Back of the envelope: $25k GPU amortized over 5 years is $5k/year. A 500W GPU run at full power uses 4.5MWh; at $0.15/kWh the electricity costs $650/year.
The other operating costs you suggest have to be even smaller.
for their investors, however, they are promising a revolution
At the same time, more capable models are also a lot more expensive to train.
The key point is that the relationship between all these magnitudes is not linear, so the economics of the whole thing start to look wobbly.
Soon we will probably arrive at a point where these huge training runs must stop, because the performance improvement does not match the huge cost increase, and because the resulting model would be so expensive to run that the market for it would be too small.
Passing in docs usually helps, but I've had some incredibly aggravating experiences where a model just absolutely cannot accept their "mental mode" is incorrect and that they need to forget the tens of thousands of lines of out of date example code they've ingested during training.

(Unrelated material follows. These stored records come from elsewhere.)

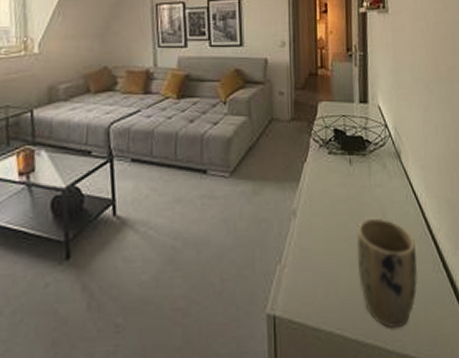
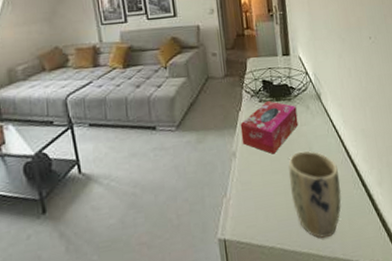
tissue box: none [304,154,372,218] -> present [240,101,299,154]

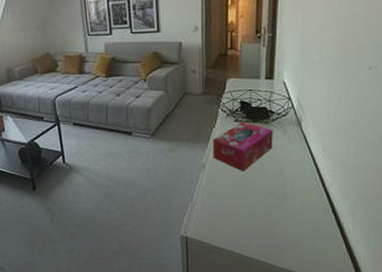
plant pot: present [288,151,342,238] -> none [255,172,309,252]

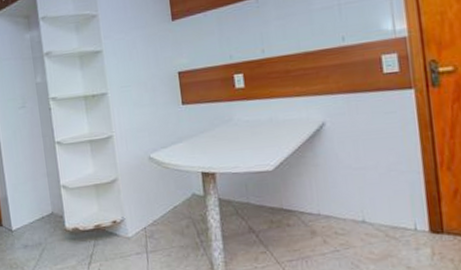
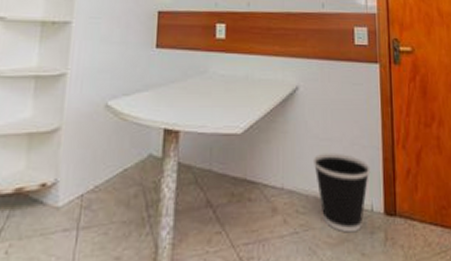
wastebasket: none [347,179,412,250] -> present [312,152,371,233]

IMO it's an under-discussed aspect of the current effectiveness of LLM development thanks to the training arms race.
I recently had to fight Gemini to accept that a library (a Google developed AI library for JS, somewhat ironically) had just released a major version update with a lot of API changes that invalidated 99% of the docs and example code online. And boy was there a lot of old code floating around thanks to the vast amounts of SEO blog spam for anything AI adjacent.
The reasoning here is off. It is like saying new game development is nearly over as some people keep playing old games.
My feeling: we've yet barely scrarched the surface on the milage we can get out of even today's frontier models, but we are just at the beginning of a huge runway for improved models and architectures. Watch this space.
FCFF = EBIT(1-t)-Reinvestment. The operating expenses of the model business are much higher - so lower EBIT.
The larger the reinvestment the larger the hole. And the longer it continues (without clear steep barriers to entry to exclude competitors in the long run) it becomes harder to justify a high valuation.
I really dislike comparisons like this - it glosses over a lot of details.
I don't have difficulty getting to a 20% productivity gain with AI just from automating the tasks I procrastinate on or can't focus on. Likewise the ability to code a prototype overnight/over the weekend is a reasonable extension of practical working hours.
The challenge I do see is that fully AI generated code bases devolve into slop pretty fast. The productivity cutoffs are much lower compared to human engineers.
I think you overestimate the amount of code turnover in 6-12 months...
I think we're a lot more likely to get to the limit of power and compute available for training a bigger model before we get to the point where improvement stops.
In the 90's and early 2000s, but people laughed at businesses like Amazon & Google for years. These types of people highly focused on the free cash flow of a business in it's early years are just dumb. Sometimes a business takes a lot of investment in the early stages - whether it's capex for data centers or S&M for enterprise software businesses, or R&D for pharma businesses or whatever.
As for "clear steep barriers" - again, just clueless stuff. There weren't clear steep barriers to search when Google started, there were dozens of search engines. Google created them. Creating barriers to entry is expensive and the "FCFF people" imagine they arrive out of thin air. It takes a lot of time and or money to create them.
It's unclear if "the model business" is going to be high or low margin. It's unclear how high the barriers to entry for making models will be in practice. It's unclear what the reinvestment required will be. We are a few years into it. About the only thing that is clear is this: if you try to run a positive free cashflow business in this space over the next few years, you'll be crushed. If you want a shot at a large, high return on capital business come 2035, you better be willing to spend up now.